AI has rapidly become one of the marketer’s first choices. From composing ad copy to measuring campaign performance, artificial intelligence is transforming the way we tackle pay-per-click (PPC) advertising. And with the speed of this adoption comes an urgent question:
Can you really trust AI with your PPC strategy?
Recently, digital marketer Susie Marino put this question to the test in a controlled experiment. She evaluated five major AI platforms — ChatGPT, Gemini, Meta AI, Perplexity, and Google’s AI Overviews — by asking them 45 PPC-specific questions. The goal? To see how accurate, insightful, and actionable their responses were when it came to paid advertising.
The results revealed a truth many marketers have quietly suspected: AI is powerful, but far from perfect.
The Accuracy Problem: One in Five Responses Were Wrong
Let’s start with the big headline: 20% of the answers across the five AI tools were incorrect. That’s one out of every five pieces of advice — wrong. Not vague, not debatable. Just factually incorrect.
For businesses spending thousands (or millions) on ads, a 20% misinformation rate isn’t a small glitch — it’s a budget risk. From bidding strategies to keyword match types, one wrong move can tank performance, waste spend, or steer campaigns off course entirely.
This is especially concerning given how many marketers are leaning on AI to make faster decisions. The idea that you can simply “ask the AI” and run with the answer might be a comforting shortcut — but it’s also a dangerous one.
Some Tools Outperformed Others
Among the five tools tested, Google’s Gemini came out on top, offering the most accurate and useful responses. With only three incorrect answers out of 45, it stood out as a promising assistant — especially since it’s being integrated into Google’s new Marketing Advisor inside Google Ads itself.
At the other end of the spectrum, Google’s own AI Overviews (the summaries now embedded in search results) gave the most wrong answers: 12 out of 45. These are the AI blurbs many people are now seeing in response to PPC-related searches — a reminder that just because it’s on Google doesn’t mean it’s gospel.
ChatGPT landed somewhere in the middle. It didn’t give as many wrong answers, but it had a softer problem: tone. When given poor campaign performance data, ChatGPT offered sugar-coated responses — avoiding direct criticism and missing the urgency needed to fix underperforming ads. That may be polite, but it’s not helpful in a performance-driven space like PPC.
AI and Keyword Suggestions: Still a Long Way to Go
One of the most practical (and commonly used) features of AI tools is keyword research. Yet in this test, most tools fell short — badly.
ChatGPT, Perplexity, and Meta AI all produced keyword lists filled with overly broad, generic, or high-competition terms.
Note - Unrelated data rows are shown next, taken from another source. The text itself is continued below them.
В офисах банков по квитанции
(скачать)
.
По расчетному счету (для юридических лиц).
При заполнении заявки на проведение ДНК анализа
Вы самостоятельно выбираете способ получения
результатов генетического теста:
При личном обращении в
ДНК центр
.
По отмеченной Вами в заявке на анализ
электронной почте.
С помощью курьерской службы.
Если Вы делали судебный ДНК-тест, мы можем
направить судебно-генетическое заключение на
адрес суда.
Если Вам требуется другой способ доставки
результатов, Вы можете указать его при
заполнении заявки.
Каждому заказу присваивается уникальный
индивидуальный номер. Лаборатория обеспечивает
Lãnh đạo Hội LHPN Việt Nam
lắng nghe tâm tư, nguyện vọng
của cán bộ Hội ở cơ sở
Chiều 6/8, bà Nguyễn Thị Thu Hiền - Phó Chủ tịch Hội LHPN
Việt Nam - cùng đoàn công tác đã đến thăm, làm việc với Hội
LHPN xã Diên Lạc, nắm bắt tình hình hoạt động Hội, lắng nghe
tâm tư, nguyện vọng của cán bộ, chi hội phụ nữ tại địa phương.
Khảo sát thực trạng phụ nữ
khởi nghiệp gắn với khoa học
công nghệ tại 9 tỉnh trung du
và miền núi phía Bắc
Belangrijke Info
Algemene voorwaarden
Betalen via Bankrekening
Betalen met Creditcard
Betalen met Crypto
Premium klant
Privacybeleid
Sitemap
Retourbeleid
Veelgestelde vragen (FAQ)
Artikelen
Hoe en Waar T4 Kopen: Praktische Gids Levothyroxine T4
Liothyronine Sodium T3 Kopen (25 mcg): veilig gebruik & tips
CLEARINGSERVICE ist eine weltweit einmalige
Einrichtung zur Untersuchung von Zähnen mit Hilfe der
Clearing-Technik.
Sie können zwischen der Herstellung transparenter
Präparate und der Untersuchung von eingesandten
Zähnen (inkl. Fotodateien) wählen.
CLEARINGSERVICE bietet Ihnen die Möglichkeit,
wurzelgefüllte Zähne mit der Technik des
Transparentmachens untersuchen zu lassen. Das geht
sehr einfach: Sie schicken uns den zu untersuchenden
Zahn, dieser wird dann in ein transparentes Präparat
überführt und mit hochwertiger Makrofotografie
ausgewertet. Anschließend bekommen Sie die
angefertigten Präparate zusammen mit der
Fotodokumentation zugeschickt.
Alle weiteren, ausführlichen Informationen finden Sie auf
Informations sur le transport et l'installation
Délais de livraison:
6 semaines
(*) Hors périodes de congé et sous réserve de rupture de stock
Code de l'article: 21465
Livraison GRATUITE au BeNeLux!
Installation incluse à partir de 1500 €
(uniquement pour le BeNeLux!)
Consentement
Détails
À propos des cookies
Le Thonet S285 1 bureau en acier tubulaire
Worse, some even suggested outdated ad types like ECPC and expanded text ads — formats that have already been deprecated or are no longer effective.
Only Gemini produced keyword ideas that could reasonably serve as a starting point. Even then, they still needed human refinement, market context, and competitive analysis.
In short, AI isn’t yet a reliable shortcut to high-performing keyword strategy — especially for platforms like Amazon or Google, where search intent and match type precision are critical to ROI.
Platform-Specific Performance
One clear takeaway from the test is that AI tools tend to perform best on the platforms they’re closest to.
- Meta AI excelled at Facebook-specific data, offering accurate insights and guidance for Meta’s own ad ecosystem.
- Gemini was strongest on Google Ads, unsurprisingly, given its origin.
- ChatGPT showed more generalist strength, helpful for generating content and explanations, but not strategic PPC advice.
This suggests a practical approach: match your AI assistant to the platform you’re working on — and always stay critical, no matter which tool you choose.
Why This Matters for Amazon Sellers and DTC Brands
If you’re running Amazon PPC campaigns or overseeing direct-to-consumer (DTC) paid strategies, the implications here are serious.
Relying on AI to guide bids, suggest keywords, or evaluate performance can feel like a time-saver — but if the output is even 20% inaccurate, you’re not just risking inefficiency — you’re risking profitability.
For Amazon sellers in particular, where margins can be razor-thin and ad budgets must be tightly controlled, following bad advice can have long-term consequences: missed ranking opportunities, higher ACOS, wasted ad spend, and lost buy box visibility.
Final Thoughts: Proceed With Smart Caution
AI is here to stay. And when used properly, it can be a big help.
But marketers and sellers should stop thinking of AI as some kind of all-knowing expert.
Instead, they should see it as a smart helper that still needs guidance.
So before you go ahead with the next AI-driven PPC change or keyword suggestion, take a moment.
Look at the data.
Check if the advice makes sense. Remember — it’s your money that’s at risk, not the machine’s.